Nossa Senhora, com sua veste branca cingida com um modesto cinto azul, nas suas 18 aparições à jovem Bernadete, não fez menção ao fato de que ali seriam realizados milhares de curas, como ocorre até hoje, enfatizando, antes, a necessidade de rezar pela conversão dos pecadores e de orar sempre, por isso invariavelmente trazia o Santo Rosário no braço.
Acredito piamente na ocorrência das aparições e dos pedidos verbalizados por Nossa Senhora a Bernadete naquela gruta, hoje um dos maiores santuários do mundo. Aquilo que a ciência não explica e chamamos de milagre consegue tocar até mesmo os corações mais incrédulos e soberbos. Há mais de um século, um simples olho d’água é a lembrança permanente do que Jesus disse: “Eu sou a água viva, se alguém tiver sede, venha a mim e beba” (Jo 7,37-38).

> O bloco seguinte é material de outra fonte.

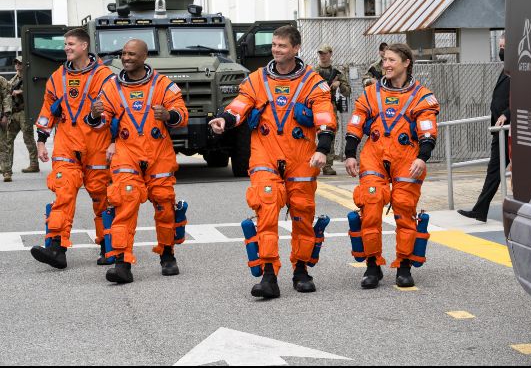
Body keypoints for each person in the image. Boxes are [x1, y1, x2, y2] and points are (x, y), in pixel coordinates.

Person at [209, 25, 336, 299]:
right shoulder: (257, 80)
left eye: (282, 45)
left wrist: (323, 149)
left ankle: (301, 270)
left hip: (301, 158)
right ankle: (269, 275)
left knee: (302, 214)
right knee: (266, 212)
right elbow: (240, 105)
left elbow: (325, 116)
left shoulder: (313, 82)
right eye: (274, 45)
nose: (276, 50)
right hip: (265, 155)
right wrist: (225, 119)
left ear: (296, 48)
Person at [87, 39, 189, 284]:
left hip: (158, 155)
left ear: (144, 57)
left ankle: (167, 254)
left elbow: (182, 115)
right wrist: (94, 114)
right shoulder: (111, 86)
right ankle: (122, 262)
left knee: (164, 205)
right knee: (124, 202)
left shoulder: (163, 85)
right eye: (124, 53)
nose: (126, 57)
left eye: (132, 54)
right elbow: (100, 124)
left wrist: (168, 115)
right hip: (127, 154)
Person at [344, 43, 440, 289]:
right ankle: (372, 265)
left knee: (404, 208)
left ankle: (404, 265)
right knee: (371, 206)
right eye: (384, 60)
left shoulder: (421, 96)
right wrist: (350, 154)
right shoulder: (370, 94)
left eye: (391, 60)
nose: (386, 64)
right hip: (374, 156)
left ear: (406, 63)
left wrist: (422, 157)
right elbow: (356, 124)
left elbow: (428, 131)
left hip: (407, 158)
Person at [29, 28, 114, 269]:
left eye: (71, 44)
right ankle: (56, 248)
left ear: (84, 46)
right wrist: (42, 140)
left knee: (102, 197)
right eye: (65, 44)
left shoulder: (104, 76)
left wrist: (115, 142)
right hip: (67, 144)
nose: (67, 48)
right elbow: (47, 109)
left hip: (97, 144)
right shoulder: (58, 76)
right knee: (63, 194)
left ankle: (109, 247)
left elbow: (116, 110)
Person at [458, 33, 510, 222]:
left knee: (497, 170)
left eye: (505, 46)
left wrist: (508, 114)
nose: (501, 50)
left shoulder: (520, 69)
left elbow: (525, 95)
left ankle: (481, 209)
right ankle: (480, 210)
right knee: (494, 171)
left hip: (509, 130)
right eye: (500, 46)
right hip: (500, 130)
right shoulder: (507, 69)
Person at [313, 43, 350, 176]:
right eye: (320, 53)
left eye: (325, 53)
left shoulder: (337, 73)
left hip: (330, 106)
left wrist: (339, 84)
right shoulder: (314, 72)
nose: (322, 56)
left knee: (329, 135)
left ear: (330, 54)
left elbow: (347, 92)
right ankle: (310, 163)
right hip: (315, 105)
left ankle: (327, 165)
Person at [1, 57, 39, 182]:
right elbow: (7, 91)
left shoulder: (28, 78)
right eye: (16, 63)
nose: (17, 64)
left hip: (23, 112)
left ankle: (34, 164)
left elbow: (33, 91)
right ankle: (6, 166)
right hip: (13, 113)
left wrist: (20, 92)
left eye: (20, 63)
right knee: (8, 139)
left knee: (28, 138)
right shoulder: (13, 79)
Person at [0, 74, 11, 181]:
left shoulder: (1, 80)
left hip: (0, 118)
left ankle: (6, 171)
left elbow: (6, 96)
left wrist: (6, 115)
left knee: (3, 146)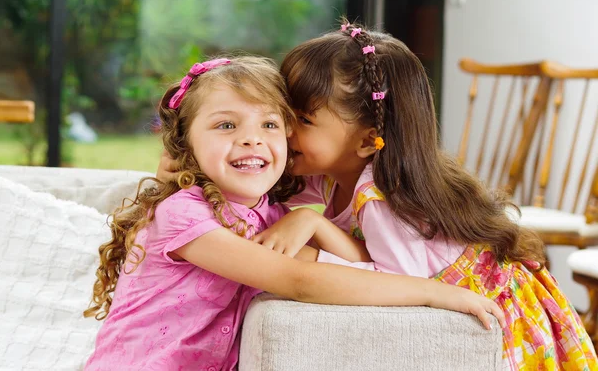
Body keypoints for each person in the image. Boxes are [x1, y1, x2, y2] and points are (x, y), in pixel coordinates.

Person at [158, 22, 597, 369]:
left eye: (302, 121)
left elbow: (392, 285)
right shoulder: (327, 169)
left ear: (367, 141)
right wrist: (185, 165)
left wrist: (314, 228)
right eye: (283, 116)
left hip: (503, 312)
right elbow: (260, 199)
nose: (284, 132)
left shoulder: (382, 201)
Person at [86, 56, 503, 370]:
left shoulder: (272, 216)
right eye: (226, 125)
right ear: (184, 142)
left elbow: (359, 264)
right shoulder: (183, 215)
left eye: (269, 125)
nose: (251, 139)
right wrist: (434, 293)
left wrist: (316, 224)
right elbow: (299, 281)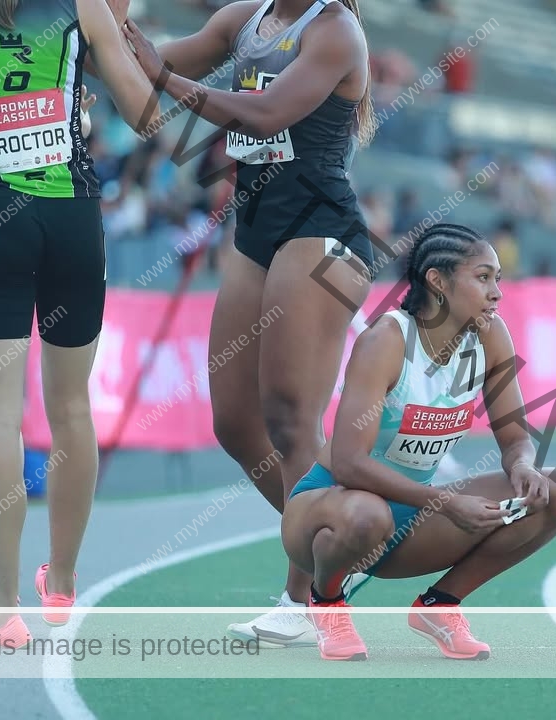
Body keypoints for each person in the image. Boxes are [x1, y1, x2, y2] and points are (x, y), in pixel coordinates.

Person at [120, 0, 378, 646]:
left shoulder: (335, 30)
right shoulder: (244, 17)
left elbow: (264, 113)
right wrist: (93, 32)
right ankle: (337, 531)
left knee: (291, 419)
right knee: (235, 422)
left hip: (320, 233)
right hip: (257, 230)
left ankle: (309, 599)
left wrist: (166, 81)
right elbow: (150, 56)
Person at [0, 0, 159, 643]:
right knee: (71, 409)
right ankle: (60, 585)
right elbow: (148, 116)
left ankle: (2, 611)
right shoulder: (83, 5)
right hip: (72, 223)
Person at [282, 223, 556, 661]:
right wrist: (443, 501)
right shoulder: (386, 340)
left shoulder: (490, 336)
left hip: (412, 518)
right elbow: (347, 463)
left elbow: (515, 436)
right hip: (331, 510)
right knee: (367, 513)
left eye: (497, 278)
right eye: (483, 277)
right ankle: (325, 603)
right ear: (437, 281)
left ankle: (440, 606)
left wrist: (522, 467)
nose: (497, 291)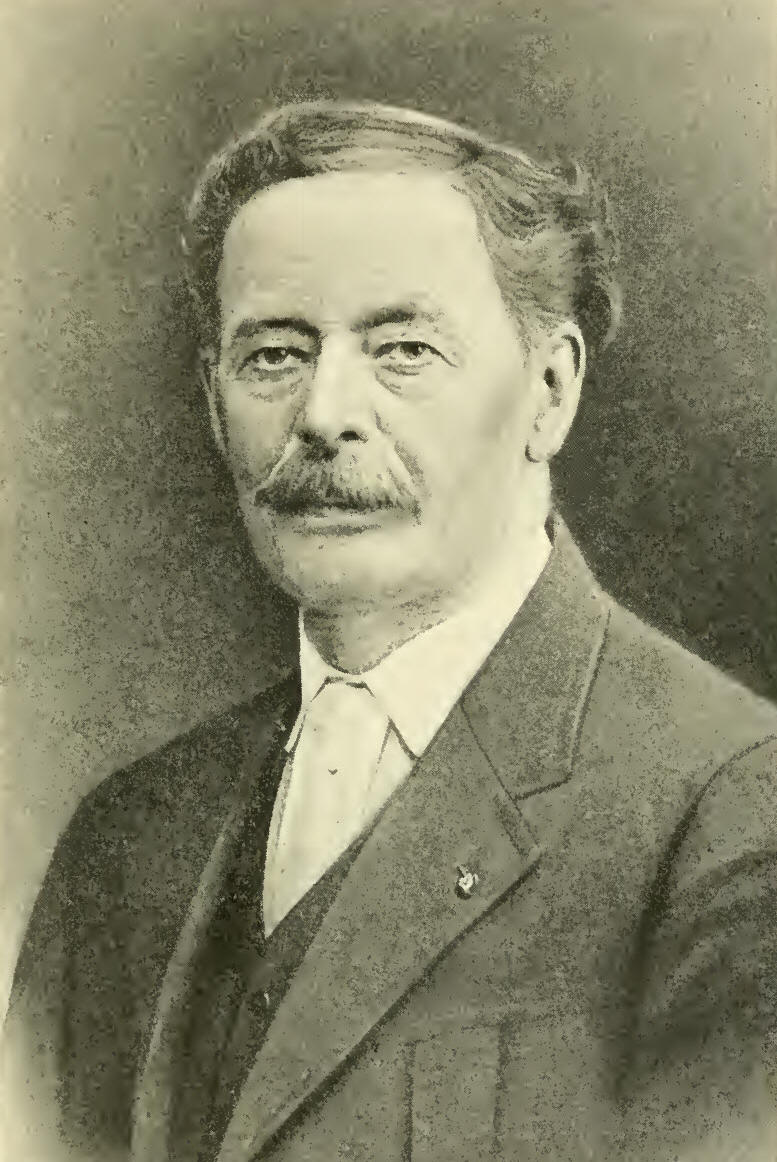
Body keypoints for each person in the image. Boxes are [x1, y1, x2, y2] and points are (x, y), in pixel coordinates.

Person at [5, 101, 777, 1162]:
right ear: (213, 401)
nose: (324, 413)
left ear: (549, 392)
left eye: (403, 349)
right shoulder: (125, 838)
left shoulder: (730, 816)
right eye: (273, 354)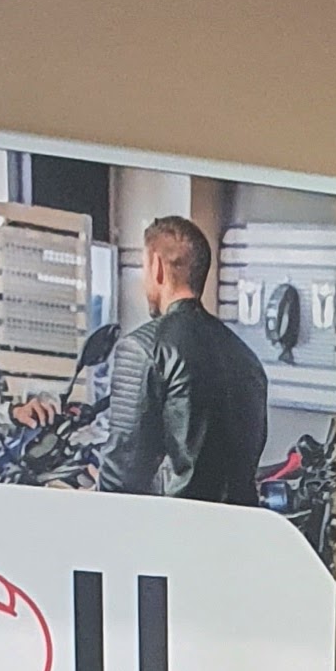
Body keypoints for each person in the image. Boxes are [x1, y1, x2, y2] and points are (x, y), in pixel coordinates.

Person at [100, 215, 268, 504]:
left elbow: (122, 473)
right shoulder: (247, 359)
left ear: (157, 267)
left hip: (170, 525)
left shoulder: (142, 347)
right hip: (237, 527)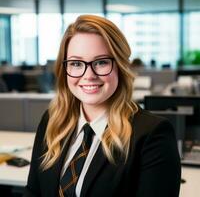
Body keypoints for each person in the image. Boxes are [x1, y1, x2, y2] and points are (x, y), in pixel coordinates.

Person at [24, 15, 181, 197]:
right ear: (64, 69)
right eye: (76, 63)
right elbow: (33, 192)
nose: (88, 75)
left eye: (101, 62)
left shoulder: (152, 135)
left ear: (120, 67)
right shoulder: (53, 121)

São João Paulo II em uma de suas peregrinações ao Santuário de Nossa Senhora de Lourdes, no Dia do enfermo, disse:
“Desde o dia da aparição a Bernadete, Maria naquele lugar curou dores e doenças, restituindo a muitos dos seus filhos também a saúde do corpo. Contudo, ela realizou prodígios muito mais surpreendentes na alma dos crentes, abrindo o seu coração ao encontro com o seu filho Jesus, resposta verdadeira às expectativas mais profundas do coração humano. O Espírito Santo, que a encobriu com a sua sombra no momento da Encarnação do Verbo, transforma a alma de numerosos doentes que a ela recorrem. Mesmo quando não obtêm o dom da saúde corporal, podem sempre receber outro muito mais importante: a conversão do coração, fonte de paz e de alegria interior. Este dom transforma a sua existência e faz deles apóstolos da cruz de Cristo, estandarte de esperança, mesmo entre as provas mais duras e difíceis”.
A conversão ocorre na ausência de explicação lógica para o milagre recebido, pois contra fatos não há argumentos.
Bem sabemos que nem todos os que vão até a gruta voltarão para casa com o milagre confirmado, mas jamais esqueçamos que não se trata apenas da cura das doenças do corpo, como também de muitos males da alma. São curas que provêm da Mãe, visando à salvação do rebanho de seu Filho Jesus.